The leader of a neo-Nazi group who threatened journalists and employees of the Anti-Defamation League has been sentenced to seven years in federal prison, reported The Associated Press.

Texas resident Kabel Cole, 26, and four other members of the neo-Nazi group the Atomwaffen Division, also known as the National Socialist Order, delivered intimidating posters to journalists and Jewish people connected to the ADL in Washington state, Arizona and Florida in January 2020.

They featured threatening images such as a figure ready to throw a Molotov cocktail at a house and the words “Death to Pigs,” which is the same message followers of convicted cult leader Charles Manson wrote in the blood of their victims during a home invasion and series of murders in California in the summer of 1969.

Seattle U.S. District Judge John C. Coughenour announced the sentence on Tuesday after hearing from Cole’s victims, including Miri Cypers, the ADL regional director of its Pacific Northwest office in Seattle.

Cole became a leader of Atomwaffen after a previous head was arrested, according to investigators.
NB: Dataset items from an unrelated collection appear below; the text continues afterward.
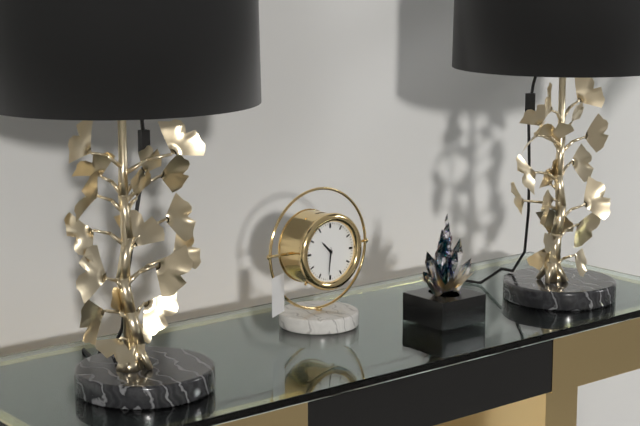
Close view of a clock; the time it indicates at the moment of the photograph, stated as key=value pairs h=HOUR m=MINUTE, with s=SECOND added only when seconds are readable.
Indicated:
h=10 m=31
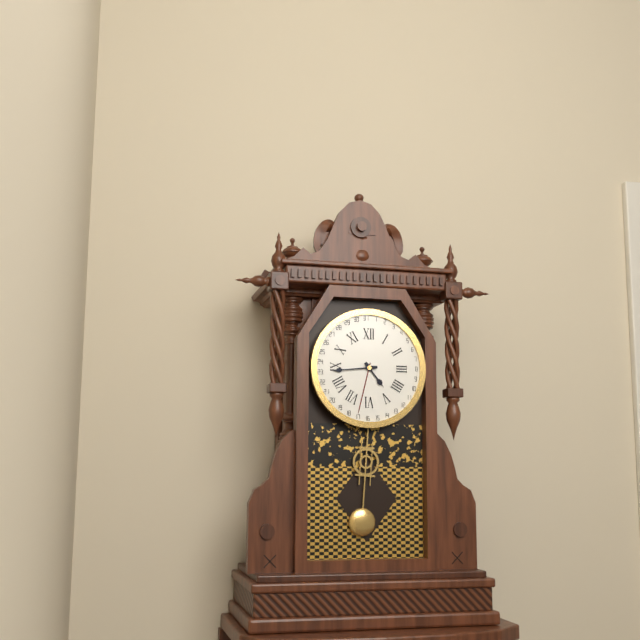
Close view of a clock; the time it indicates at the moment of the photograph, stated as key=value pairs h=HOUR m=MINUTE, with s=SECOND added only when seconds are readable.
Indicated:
h=4 m=44
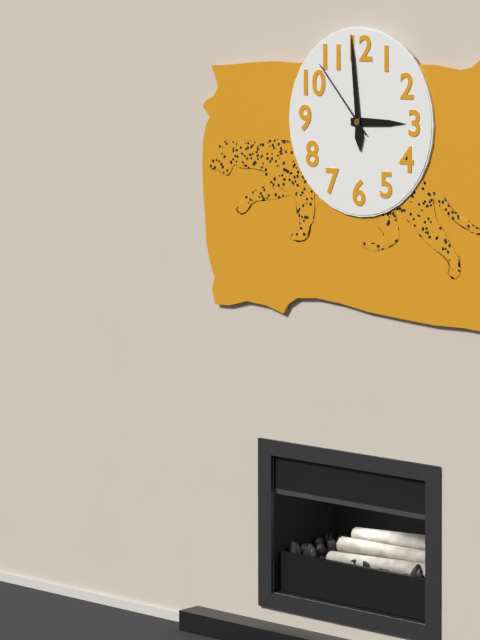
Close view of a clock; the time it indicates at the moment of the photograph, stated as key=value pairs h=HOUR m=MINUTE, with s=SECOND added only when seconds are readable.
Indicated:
h=2 m=59 s=53
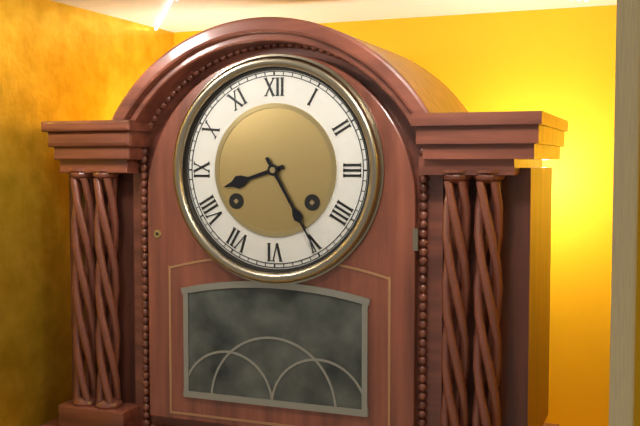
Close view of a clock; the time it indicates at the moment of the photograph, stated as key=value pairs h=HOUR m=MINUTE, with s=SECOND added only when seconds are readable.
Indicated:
h=8 m=25
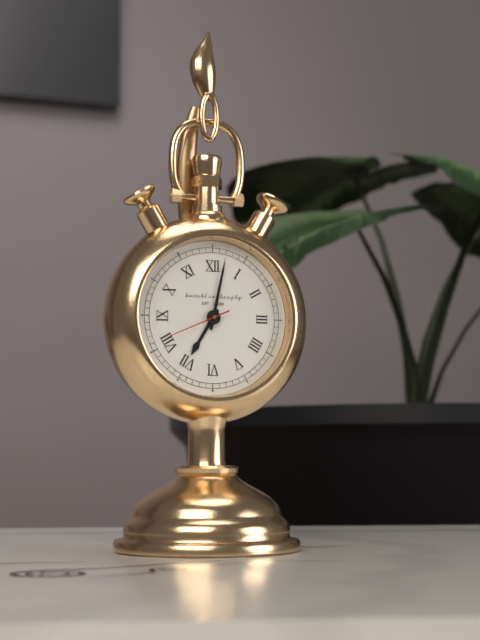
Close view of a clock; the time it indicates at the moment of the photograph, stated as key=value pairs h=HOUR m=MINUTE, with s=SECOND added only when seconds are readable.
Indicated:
h=7 m=2 s=41
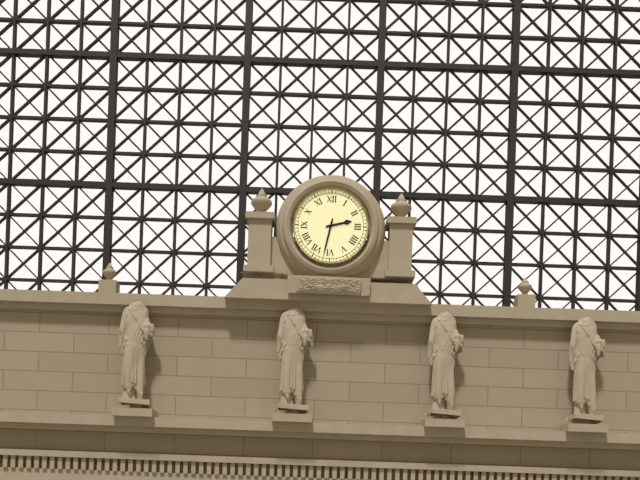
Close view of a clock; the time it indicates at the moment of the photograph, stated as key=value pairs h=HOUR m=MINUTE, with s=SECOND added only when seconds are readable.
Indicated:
h=2 m=32
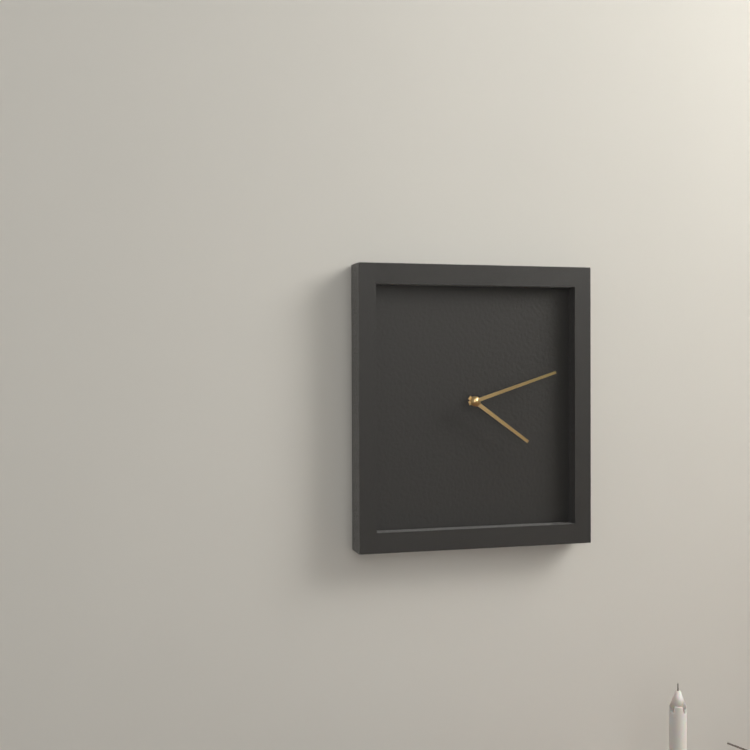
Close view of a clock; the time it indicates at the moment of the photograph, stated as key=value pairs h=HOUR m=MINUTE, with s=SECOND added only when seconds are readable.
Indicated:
h=4 m=12
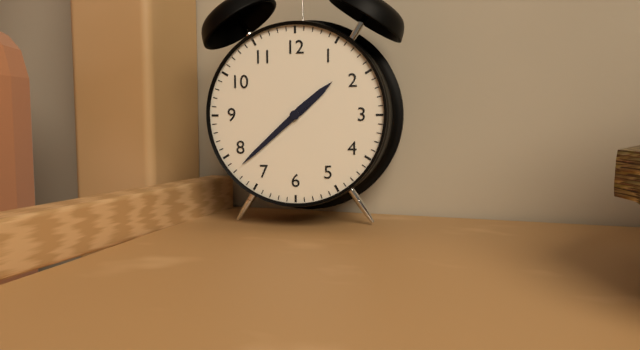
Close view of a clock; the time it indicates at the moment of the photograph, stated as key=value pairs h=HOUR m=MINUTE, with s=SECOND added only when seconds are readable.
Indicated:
h=1 m=38
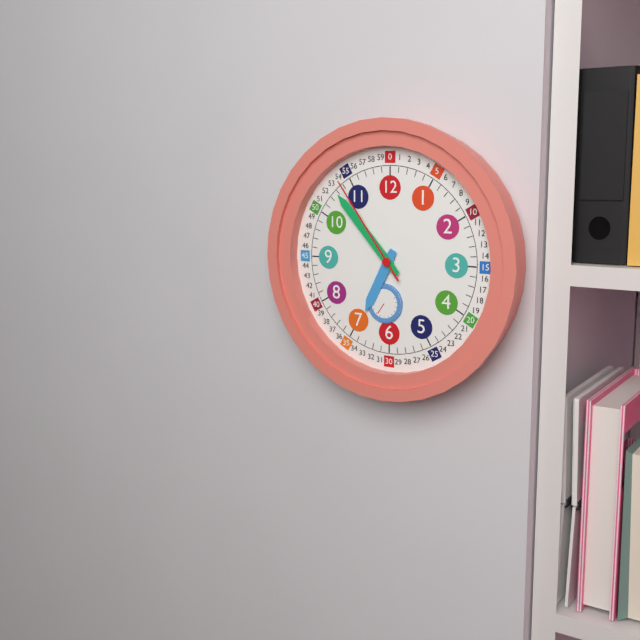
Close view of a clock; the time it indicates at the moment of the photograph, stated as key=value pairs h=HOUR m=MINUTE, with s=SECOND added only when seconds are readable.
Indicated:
h=6 m=53 s=54
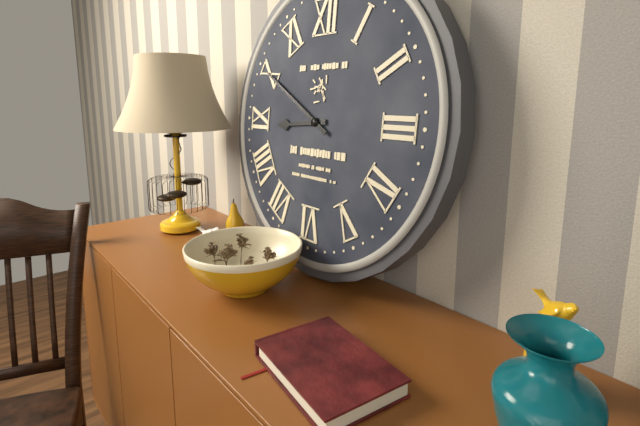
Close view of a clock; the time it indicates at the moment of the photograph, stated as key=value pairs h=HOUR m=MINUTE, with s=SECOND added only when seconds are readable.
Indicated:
h=8 m=50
His attorney, Christopher Black, claims that Shea had the idea for the conspiracy and was its true leader, while his client made the posters and offered suggestions like the other participants.

However, Assistant U.S. Attorney Thomas Woods said Cole lacked remorse for the crime, unlike the other defendants. Said Woods: “That was [Cole’s] identity; his life’s work to this point: hate, targeting people to instill terror. And it worked.”